• Exercise brief
Count how many lines in the items below contain the word "among". Give only that number.

• Input
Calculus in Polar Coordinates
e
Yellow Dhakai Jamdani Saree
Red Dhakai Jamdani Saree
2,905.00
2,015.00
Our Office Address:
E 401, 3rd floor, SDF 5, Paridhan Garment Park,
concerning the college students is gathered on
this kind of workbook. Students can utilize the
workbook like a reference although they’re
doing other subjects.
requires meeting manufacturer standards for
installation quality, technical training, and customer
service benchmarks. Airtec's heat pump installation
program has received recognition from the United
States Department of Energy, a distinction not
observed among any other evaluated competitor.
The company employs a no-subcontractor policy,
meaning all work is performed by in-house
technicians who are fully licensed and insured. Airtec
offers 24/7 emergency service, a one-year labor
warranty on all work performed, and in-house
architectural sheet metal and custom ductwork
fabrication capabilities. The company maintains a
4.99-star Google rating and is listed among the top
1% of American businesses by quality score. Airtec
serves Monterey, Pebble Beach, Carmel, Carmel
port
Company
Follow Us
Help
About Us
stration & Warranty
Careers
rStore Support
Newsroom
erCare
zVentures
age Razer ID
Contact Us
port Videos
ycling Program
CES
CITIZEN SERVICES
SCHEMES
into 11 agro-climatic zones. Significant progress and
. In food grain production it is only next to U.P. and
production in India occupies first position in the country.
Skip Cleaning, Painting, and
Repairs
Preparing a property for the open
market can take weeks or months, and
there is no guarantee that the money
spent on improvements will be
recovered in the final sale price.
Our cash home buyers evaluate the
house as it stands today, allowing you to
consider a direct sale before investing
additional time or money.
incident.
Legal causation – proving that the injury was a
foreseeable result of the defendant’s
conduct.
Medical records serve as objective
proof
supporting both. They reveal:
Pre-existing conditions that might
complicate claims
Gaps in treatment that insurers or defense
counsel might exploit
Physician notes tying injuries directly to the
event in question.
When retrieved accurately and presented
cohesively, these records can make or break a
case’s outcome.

• Your solution
2